The rate of both marriage and divorce continue to drop. In fact, both are dropping substantially enough that even with a growing population, there are still fewer of each occurring in any given year. Consider that in 2017, according to the CDC’s National Center for Health Statistics, with over 36 million more people counted than in 2000, there were 157,000 fewer divorces, or a rate of 2.9 per 1,000 versus 4.0 per 1,000. Similarly, there were 78,000 fewer marriages in 2017 comparative to 2000, with over 44 million people being counted, a rate of 6.9 per 1,000 versus 8.2 per 1,000. (Population level cited for marriage and divorce are different depending on which states provide data).
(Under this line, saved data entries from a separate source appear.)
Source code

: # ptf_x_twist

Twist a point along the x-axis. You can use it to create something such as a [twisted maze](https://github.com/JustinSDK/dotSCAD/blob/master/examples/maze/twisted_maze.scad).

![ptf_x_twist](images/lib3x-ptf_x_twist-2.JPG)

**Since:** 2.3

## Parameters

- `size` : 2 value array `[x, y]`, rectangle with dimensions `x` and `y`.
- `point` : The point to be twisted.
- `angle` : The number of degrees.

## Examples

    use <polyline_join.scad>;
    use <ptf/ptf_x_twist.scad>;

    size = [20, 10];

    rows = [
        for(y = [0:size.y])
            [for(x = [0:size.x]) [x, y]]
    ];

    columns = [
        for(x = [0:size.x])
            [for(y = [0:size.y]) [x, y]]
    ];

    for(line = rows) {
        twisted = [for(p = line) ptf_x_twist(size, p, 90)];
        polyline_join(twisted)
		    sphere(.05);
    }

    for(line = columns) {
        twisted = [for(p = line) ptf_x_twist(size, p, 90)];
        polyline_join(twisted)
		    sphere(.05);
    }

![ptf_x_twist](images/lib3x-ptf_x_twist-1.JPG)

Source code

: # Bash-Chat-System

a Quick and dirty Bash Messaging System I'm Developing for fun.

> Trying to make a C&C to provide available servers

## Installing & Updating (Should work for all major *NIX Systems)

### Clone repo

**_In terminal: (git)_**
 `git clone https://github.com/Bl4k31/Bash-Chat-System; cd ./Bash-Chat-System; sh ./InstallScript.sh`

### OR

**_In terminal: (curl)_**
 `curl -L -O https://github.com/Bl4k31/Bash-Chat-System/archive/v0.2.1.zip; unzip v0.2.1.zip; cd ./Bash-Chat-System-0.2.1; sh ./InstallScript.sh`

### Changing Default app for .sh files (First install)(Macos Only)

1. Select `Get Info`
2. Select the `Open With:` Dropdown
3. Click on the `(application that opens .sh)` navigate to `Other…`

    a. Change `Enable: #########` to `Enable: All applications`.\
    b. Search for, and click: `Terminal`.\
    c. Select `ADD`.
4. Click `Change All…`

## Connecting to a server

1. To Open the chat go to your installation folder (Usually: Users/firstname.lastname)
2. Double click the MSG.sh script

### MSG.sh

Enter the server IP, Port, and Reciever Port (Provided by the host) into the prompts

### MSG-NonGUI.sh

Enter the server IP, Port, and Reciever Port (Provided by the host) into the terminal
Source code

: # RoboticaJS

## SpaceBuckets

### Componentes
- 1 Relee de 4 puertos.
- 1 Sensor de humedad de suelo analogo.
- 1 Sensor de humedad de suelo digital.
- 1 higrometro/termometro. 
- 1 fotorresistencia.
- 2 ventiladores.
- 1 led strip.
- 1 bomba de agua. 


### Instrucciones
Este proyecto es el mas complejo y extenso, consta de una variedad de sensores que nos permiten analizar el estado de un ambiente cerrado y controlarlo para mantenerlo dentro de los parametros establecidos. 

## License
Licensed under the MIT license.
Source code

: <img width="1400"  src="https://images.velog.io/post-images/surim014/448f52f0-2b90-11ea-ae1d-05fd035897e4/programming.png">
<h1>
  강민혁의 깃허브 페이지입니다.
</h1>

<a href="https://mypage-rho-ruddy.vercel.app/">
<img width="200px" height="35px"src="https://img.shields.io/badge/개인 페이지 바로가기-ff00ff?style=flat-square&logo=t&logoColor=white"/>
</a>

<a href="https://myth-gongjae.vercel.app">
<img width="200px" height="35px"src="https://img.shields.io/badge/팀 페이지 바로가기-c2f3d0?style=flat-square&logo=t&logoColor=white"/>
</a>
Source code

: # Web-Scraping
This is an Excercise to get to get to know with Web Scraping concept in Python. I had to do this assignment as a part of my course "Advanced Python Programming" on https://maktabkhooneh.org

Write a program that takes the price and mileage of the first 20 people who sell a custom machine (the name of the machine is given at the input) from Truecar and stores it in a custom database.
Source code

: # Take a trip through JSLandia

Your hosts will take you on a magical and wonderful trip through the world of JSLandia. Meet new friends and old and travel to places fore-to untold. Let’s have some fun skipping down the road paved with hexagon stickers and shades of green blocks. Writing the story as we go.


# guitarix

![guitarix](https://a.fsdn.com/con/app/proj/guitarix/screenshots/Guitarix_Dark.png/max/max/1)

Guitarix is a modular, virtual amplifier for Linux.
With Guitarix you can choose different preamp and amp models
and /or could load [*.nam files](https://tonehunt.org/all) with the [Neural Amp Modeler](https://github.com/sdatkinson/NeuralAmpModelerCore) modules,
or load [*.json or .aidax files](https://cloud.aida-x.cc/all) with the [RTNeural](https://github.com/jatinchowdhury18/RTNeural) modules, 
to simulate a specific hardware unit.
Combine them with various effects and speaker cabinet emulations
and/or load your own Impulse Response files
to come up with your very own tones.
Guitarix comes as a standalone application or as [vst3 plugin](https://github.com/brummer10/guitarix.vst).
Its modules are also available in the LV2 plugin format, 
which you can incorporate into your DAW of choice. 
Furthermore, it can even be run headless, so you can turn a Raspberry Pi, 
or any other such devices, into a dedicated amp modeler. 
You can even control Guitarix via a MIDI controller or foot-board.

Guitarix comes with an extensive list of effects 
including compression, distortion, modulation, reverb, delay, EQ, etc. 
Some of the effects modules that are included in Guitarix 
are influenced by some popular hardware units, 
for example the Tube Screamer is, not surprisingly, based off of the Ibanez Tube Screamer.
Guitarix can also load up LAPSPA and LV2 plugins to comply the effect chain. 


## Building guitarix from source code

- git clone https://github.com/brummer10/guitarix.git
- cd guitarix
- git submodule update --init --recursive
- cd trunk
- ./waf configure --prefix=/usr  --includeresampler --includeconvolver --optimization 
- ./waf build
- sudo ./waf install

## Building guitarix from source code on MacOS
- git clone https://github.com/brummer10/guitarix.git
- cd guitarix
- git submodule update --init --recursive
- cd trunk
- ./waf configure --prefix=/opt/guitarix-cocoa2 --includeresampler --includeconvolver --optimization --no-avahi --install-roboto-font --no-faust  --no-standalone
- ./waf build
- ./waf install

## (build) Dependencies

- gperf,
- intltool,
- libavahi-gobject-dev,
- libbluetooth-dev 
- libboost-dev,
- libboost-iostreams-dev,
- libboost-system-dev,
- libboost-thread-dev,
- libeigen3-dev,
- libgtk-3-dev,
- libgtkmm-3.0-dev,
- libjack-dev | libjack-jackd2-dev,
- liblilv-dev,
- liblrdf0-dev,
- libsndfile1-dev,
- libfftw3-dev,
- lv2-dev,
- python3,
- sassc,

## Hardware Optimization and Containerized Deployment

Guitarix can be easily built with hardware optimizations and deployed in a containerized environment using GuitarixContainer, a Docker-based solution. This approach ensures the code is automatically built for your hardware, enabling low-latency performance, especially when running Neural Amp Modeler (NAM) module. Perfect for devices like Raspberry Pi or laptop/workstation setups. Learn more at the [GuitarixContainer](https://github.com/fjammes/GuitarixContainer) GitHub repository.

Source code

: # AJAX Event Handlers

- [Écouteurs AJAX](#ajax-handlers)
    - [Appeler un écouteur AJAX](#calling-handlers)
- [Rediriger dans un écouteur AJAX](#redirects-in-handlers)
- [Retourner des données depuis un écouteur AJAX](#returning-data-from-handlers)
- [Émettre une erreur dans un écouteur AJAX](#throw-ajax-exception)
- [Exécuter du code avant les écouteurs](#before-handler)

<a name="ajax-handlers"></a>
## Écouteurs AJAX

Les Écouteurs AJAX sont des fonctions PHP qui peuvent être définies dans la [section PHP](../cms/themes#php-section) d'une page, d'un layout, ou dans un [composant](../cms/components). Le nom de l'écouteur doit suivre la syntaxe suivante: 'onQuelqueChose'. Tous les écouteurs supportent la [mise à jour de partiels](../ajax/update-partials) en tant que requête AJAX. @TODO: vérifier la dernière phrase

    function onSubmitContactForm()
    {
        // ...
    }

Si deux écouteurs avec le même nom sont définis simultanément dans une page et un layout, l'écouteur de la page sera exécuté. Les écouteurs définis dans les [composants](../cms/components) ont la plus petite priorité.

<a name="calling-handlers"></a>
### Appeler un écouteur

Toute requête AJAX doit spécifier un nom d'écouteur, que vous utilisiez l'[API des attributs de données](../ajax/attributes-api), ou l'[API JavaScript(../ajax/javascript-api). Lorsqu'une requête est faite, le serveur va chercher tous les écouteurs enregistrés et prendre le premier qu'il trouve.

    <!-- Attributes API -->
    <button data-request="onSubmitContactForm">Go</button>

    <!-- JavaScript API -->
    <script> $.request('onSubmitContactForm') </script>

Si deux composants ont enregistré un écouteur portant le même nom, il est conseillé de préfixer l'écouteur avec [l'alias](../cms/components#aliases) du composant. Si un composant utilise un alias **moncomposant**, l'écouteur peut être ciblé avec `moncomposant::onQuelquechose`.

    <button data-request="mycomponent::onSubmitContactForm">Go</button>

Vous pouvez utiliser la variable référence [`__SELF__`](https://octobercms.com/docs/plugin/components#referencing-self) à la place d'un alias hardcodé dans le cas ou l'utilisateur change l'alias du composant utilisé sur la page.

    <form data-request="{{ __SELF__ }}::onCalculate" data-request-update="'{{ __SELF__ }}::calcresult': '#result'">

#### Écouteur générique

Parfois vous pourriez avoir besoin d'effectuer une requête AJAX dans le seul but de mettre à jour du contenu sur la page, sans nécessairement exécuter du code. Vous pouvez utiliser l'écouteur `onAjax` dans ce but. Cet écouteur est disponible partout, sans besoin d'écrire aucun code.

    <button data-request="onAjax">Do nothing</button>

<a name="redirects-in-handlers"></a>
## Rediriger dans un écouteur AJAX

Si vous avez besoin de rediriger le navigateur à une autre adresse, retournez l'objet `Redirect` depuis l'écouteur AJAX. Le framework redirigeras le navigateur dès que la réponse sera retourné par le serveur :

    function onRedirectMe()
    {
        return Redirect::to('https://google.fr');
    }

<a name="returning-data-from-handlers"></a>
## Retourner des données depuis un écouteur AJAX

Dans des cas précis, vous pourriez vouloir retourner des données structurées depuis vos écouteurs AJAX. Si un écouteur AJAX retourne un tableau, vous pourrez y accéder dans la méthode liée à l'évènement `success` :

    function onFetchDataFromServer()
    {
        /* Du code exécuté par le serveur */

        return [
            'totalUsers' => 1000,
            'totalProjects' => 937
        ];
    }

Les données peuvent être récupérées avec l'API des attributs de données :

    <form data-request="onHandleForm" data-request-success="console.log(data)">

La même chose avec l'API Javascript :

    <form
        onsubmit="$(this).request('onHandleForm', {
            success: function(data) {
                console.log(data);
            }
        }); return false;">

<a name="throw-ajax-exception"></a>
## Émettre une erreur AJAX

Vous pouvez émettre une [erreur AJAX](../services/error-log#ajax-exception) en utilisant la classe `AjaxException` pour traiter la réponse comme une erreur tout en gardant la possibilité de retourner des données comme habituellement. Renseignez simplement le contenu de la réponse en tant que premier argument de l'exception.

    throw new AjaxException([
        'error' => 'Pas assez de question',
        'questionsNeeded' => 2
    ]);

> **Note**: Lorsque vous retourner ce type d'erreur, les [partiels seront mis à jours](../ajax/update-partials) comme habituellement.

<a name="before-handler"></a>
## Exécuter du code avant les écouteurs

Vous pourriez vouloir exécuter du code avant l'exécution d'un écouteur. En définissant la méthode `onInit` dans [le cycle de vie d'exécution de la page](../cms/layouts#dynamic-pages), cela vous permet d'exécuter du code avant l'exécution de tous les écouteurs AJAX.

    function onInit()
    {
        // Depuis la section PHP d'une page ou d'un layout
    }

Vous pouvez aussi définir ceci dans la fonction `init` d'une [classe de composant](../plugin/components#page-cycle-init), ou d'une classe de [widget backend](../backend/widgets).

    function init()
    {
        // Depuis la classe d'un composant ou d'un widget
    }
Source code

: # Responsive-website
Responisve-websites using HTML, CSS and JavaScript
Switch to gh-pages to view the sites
Other marriage and divorce trends include the continuing shift towards accounting for the wellbeing of dogs in divorce. Three states have official legislation regarding this, and more will likely be on the way. Another issue that’s becoming a more frequent concern during divorce is that of cryptocurrency. Bitcoin and divorce is complicated, as cryptocurrency is generally designed to be untraceable, which means a spouse could hide an account, and the value shifts so rapidly that divvying it up is also a challenge.

We’re also living through what has become one of the more politically charged times in history. Politics have played a role in family law, with issues such as the legalization of gay marriage across the country and the shifting Supreme Court ideologies and the impact that can have on our personal lives, to our potential willingness to accept divorced candidates or openly gay candidates. Of course, taking into account a partner’s political leanings also seems more common than ever before, too.

As the many interweaving aspects of our country and our lives continue shifting, so do the latest marriage and divorce trends. The only thing we can say for certain is that more changes are assuredly ahead.